What is being asked -> Extract each line of the items that contains the string "工作流任务共享存储". Matching is case-sensitive.

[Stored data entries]
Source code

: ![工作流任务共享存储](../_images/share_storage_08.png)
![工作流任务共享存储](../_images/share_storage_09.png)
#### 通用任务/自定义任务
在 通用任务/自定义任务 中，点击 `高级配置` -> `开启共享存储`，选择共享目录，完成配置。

Response area ->
: ![工作流任务共享存储](../_images/share_storage_08.png)
![工作流任务共享存储](../_images/share_storage_09.png)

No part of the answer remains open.